Using Claude Code feels like working with an overenthusiastic intern. Smart, fast, and full of ideas, if not always the right ones. I’ll ask for a simple function, and suddenly I’m reviewing a full utility library. “Want some summary statistics while we’re at it?” No, Claude. I really don’t.
It’s like mentoring someone who shows up Tuesday morning with a weekend’s worth of features no one asked for, built on a branch no one can merge. You admire the hustle, but now you’re burning time (and tokens) cleaning up the aftermath.
Still, there’s a lot to like.
The Good
There’s something nostalgic about working with Claude in a terminal editor. Mainframe green screens gave way to bash prompts and blinking cursors. Claude fits right into that lineage. It’s a smooth collaborator, moving files around faster than I could.
I keep it open in a split screen with the terminal on one side and code on the other. We pair program like we’re sharing a split keyboard. Watching it work is surprisingly cool. The context-aware, auto-generated git commits feel like magic. It runs shell commands on its own. It even supports MCP servers, so you can plug in custom extensions or APIs. It’s a modern-day green screen with superpowers, and just enough spark to make you pause and think, “Wait… this is actually kind of amazing.”
And sometimes it really delivers. Watching it debug why my tests weren’t running gave me the same weird, proud thrill I felt the time my intern won a company-wide award. You expect them to help, but not like that. Those little moments are magic.

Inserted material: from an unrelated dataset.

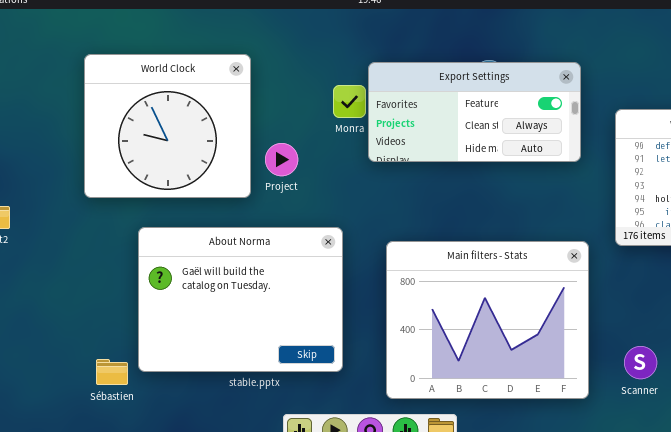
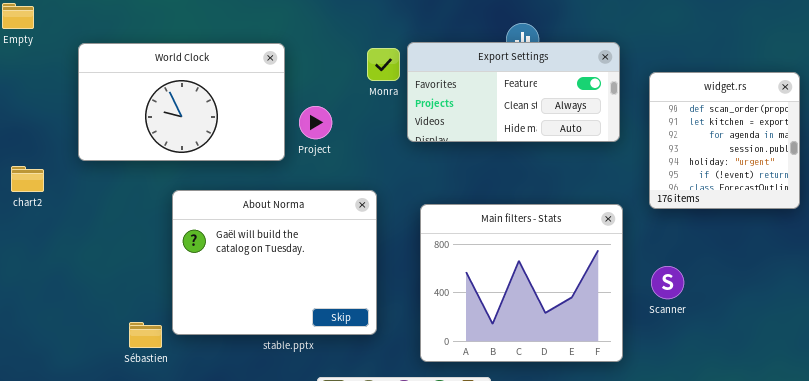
World Clock: [84,54,251,198] -> [78,43,285,161], resized
Export Settings: [368,62,581,162] -> [407,42,620,142], moved
Scanner: [624,346,657,379] -> [651,266,684,299], moved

Of course, magic doesn’t always land cleanly.
The Middle
Things got shakier in the “not quite code” zone. Claude is solid at writing functions and scripts, but tasks like prompt generation, light config files, or structured data work can get wobbly.
I had it generate a few prompts for a workflow. They looked great at first glance. Clean output, passed a quick sanity check, seemed ready to go. But a couple hours later, I realized there was a subtle inconsistency in the structure. Because I trusted it, I had already moved forward, which meant I had to regenerate the entire dataset from scratch.
Claude, in this context, felt like an intern trying to impress during a design review. The delivery was confident. The doc looked polished. But underneath, it relied on outdated API versions and a soon-to-be-deprecated service. Not malicious, not broken. Just eager, overconfident, and not quite ready to be left unsupervised.
The Ugly
The code Claude generated technically worked. It went line by line, did what I asked, and returned something functional. But it lacked structure. No separation of concerns, no cleanup, no real sense of how the pieces fit together. When I asked Claude to clean it up, it added a new statistics module I hadn’t asked for.
Out of curiosity, I gave the same prompt to Gemini 2.5 Pro. The difference was immediate. Gemini refactored the code, improved the logging, and added exponential backoff retries to my request handler. These were practical, thoughtful changes that made the code better in ways that actually matter.
If Claude is the intern proposing extra stats, Gemini is the senior engineer quietly fixing brittle parts of the system without needing direction. Both can be useful at different times and in different contexts.
The Cost (And the Vibe)
I didn’t expect to care about the cost metric, but I did. It turned into a mini-game. If something cost $1.39 to generate, my brain instantly went: Can I get this down to a buck?
It wasn’t about the money. It was about control. About getting better at prompting. More precise. More efficient. The number became a signal. It told me when I could tighten the loop, sharpen the tool, and improve how I used it.
This is one of those invisible skills that will start to separate people who build with AI from those who just use it. Just like there are better and worse ways to write code, there are better and worse ways to prompt. And the difference in output can be massive.
Final Thoughts
This all still feels like a step forward. Maybe not a perfect one. Maybe not in a straight line. But forward nonetheless. The idea that your development tools can act more like collaborators than compilers feels right.
But I can’t help thinking about the early days of Uber. My wife and I used to take rides to the grocery store because they were so cheap it didn’t make sense to own a car. It felt like a life hack. Then Uber scaled. Investors wanted returns. Prices went up. The magic wore off.
Right now, AI coding tools still feel like they’re riding the performance and cost trend upward. Every month brings faster models, better results, and cheaper inference. But what happens when that curve levels out? When progress slows and the gains become marginal?
Do we end up locked into walled gardens, paying more and more for slightly better completions and slightly tighter IDE integrations?